The IFR is 16 pages long.  So, we’ve summarized the examples provided in the new IFR and highlighted some key clarifications. 


  • Loan Forgiveness Covered Period – this is the 24-week period beginning on the date your PPP loan is disbursed; however, if your PPP loan was made before June 5, 2020, you may elect to have your loan forgiveness covered period be the eight week period beginning on the date your PPP loan was disbursed. 

For example, if a borrower’s PPP loan is disbursed on June 25, 2020, the 24-week period ends on December 10, 2020. If the borrower does not submit a loan forgiveness application to its lender by October 10, 2021, the borrower must begin making payments on or after October 10, 2021.

  • Partial Loan Forgiveness – Partial loan forgiveness is allowable.  There was some concern that 60 percent of the loan had to be spent on payroll costs in order for any loan forgiveness to be received; however, that is not the case.  While the Flexibility Act provides that a borrower shall use at least 60 percent of the PPP loan for payroll costs to receive loan forgiveness, the Administrator, in consultation with the Secretary, interprets this requirement as a proportional limit on nonpayroll costs as a share of the borrower’s loan forgiveness amount, rather than as a threshold for receiving any loan forgiveness.

For example, if a borrower uses 59 percent of its PPP loan for payroll costs, it will not receive the full amount of loan forgiveness it might otherwise be eligible to receive.

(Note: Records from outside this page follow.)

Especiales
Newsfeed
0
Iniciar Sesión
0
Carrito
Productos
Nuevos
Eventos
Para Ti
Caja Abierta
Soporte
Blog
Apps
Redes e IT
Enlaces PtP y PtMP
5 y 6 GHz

Instead, the borrower will receive partial loan forgiveness, based on the requirement that 60 percent of the forgiveness amount must be attributable to payroll costs.

For example, if a borrower receives a $100,000 PPP loan, and during the covered period the borrower spends $54,000 (or 54 percent) of its loan on payroll costs, then because the borrower used less than 60 percent of its loan on payroll costs, the maximum amount of loan forgiveness the borrower may receive is $90,000 (with $54,000 in payroll costs constituting 60 percent of the forgiveness amount and $36,000 in nonpayroll costs constituting 40 percent of the forgiveness amount). 

Other Clarifications: 

  • Maturity Date for PPP Loans – For loans made before June 5, 2020, the maturity is two years; however, borrowers and lenders may mutually agree to extend the maturity of such loans to five years. For loans made on or after June 5, the maturity is five years.
  • Deferral Period for PPP Loans  If you submit to your lender a loan forgiveness application within 10 months after the end of your loan forgiveness covered period, you will not have to make any payments of principal or interest on your loan before the date on which SBA remits the loan forgiveness amount on your loan to your lender (or notifies your lender that no loan forgiveness is allowed). 
    • Refer to the definition of the forgiveness covered period above.
  • Additional Guidance – SBA will be issuing revisions to its interim final rules on loan forgiveness and loan review procedures to address amendments the Flexibility Act made to the loan forgiveness requirements. SBA will also be issuing additional guidance on advance purchases of PPP loans, which will include any effect of the amendments made to the loan forgiveness requirements.